レポート宝塚グランド有限会社

2003/07/01

TDB企業コード:582035920 兵庫県宝塚市 ホテル経営 破産宣告受ける 負債82億9000万円

「兵庫」 既報、「宝塚グランドホテル」を運営する、宝塚グランド(有)(資本金300万円、宝塚市栄町3-10-1、代表大島伊織氏、従業員105人)と、グループ会社で同ホテルを所有していた、(株)近畿ホテルシステム(旧商号(株)宝塚グランドホテル、資本金6934万3500円、同所、同代表)の2社は、7月1日に神戸地裁へ自己破産を申請し、同日破産宣告を受けた。

 申請代理人は渡部一郎弁護士(大阪市北区西天満4-1-4、電話06-6316-3377)。破産管財人は藤井伊久雄弁護士(神戸市中央区東川崎町1-1-3、電話078-361-2329)。

 宝塚グランド(有)は、(株)宝塚グランドホテル(現(株)近畿ホテルシステム)から「宝塚グランドホテル」の運営を譲り受けることを目的に、1999年(平成11年)12月に設立され、2001年12月期には年収入高約16億3400万円を計上していた。

 (株)近畿ホテルシステムは、1968年(昭和43年)1月に設立され、同地区最大規模の総合観光ホテル「宝塚グランドホテル」の営業を手がけていた。93年12月には約50億円を投じて、兵庫県出石郡に「出石グランドホテル」(現「時を奏でるホテル」)をオープンして事業を拡大、ピーク時の94年5月期には年収入高約34億7000万円を計上していた。

 しかし、95年の阪神大震災で「宝塚グランドホテル」が被災し、同年12月のリニューアルまで休業したことから売り上げが激減、96年同期の年収入高は約17億3300万円となり、約5億 100万円の赤字計上を余儀なくされていた。その後も個人消費の低迷、団体客の減少から売り上げが落ち込んだうえ、ホテル設備などへの過大な投資を金融機関からの借入金でまかなっていたことから金利負担が収益を圧迫し、債務超過に陥っていた。

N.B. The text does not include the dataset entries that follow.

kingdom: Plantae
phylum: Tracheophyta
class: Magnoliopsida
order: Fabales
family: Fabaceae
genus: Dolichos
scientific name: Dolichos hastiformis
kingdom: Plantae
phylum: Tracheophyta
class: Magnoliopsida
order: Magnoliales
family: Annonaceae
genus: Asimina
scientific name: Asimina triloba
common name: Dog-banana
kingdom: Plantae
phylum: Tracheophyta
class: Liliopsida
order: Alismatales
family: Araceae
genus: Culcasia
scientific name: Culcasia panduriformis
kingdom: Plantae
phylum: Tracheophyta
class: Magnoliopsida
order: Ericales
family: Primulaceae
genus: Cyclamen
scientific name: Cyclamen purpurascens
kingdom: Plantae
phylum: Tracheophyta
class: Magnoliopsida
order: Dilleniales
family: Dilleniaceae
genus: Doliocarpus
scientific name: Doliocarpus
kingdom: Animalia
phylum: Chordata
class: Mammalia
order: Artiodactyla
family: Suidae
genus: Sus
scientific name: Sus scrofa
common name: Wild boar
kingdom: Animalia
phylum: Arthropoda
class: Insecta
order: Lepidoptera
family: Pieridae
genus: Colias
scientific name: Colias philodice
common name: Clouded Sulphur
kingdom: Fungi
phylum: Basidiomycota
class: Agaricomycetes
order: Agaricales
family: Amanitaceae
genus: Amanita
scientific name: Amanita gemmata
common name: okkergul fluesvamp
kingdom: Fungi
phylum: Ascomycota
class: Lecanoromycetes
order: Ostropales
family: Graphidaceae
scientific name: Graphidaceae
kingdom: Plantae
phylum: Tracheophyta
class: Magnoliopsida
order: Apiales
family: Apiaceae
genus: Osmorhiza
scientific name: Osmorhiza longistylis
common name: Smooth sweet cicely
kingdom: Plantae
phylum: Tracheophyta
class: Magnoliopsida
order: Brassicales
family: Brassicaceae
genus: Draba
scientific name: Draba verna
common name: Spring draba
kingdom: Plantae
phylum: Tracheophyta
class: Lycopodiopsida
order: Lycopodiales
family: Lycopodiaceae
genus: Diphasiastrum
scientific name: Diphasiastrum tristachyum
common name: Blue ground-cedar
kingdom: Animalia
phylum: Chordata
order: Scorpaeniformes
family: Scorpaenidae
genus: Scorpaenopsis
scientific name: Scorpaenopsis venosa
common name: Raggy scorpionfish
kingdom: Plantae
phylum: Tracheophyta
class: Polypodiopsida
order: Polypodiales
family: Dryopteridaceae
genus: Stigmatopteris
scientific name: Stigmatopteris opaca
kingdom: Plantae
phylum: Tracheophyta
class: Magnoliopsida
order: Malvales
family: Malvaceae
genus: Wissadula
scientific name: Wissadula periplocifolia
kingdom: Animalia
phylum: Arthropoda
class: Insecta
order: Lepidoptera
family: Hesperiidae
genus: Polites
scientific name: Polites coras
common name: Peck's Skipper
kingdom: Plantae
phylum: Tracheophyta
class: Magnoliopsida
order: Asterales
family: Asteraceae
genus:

 こうしたなか、2001年12月に「宝塚グランドホテル」の運営部門を宝塚グランド(有)に、「時を奏でるホテル」の運営を、時を奏でるホテル(有)にそれぞれ移管し、経営のスリム化を図っていたが、2002年6月に「宝塚グランドホテル」が取引銀行から競売にかけられ、2003年2月に競落。以降、立ち退きを求められる中での営業継続であったが、強制執行が7月2日に決定したことから、今回の措置に至った。

 なお、グループ会社で「時を奏でるホテル」経営の時を奏でるホテル(有)(資本金300万円、出石郡出石町福住450、代表畑中良治氏、従業員40人)は、同日同地裁へ民事再生法を申請している。

 負債は、宝塚グランド(有)が約9000万円、(株)近畿ホテルシステムが約82億円で、2社合計で約82億9000万円。時を奏でるホテル(有)の負債は約5300万円。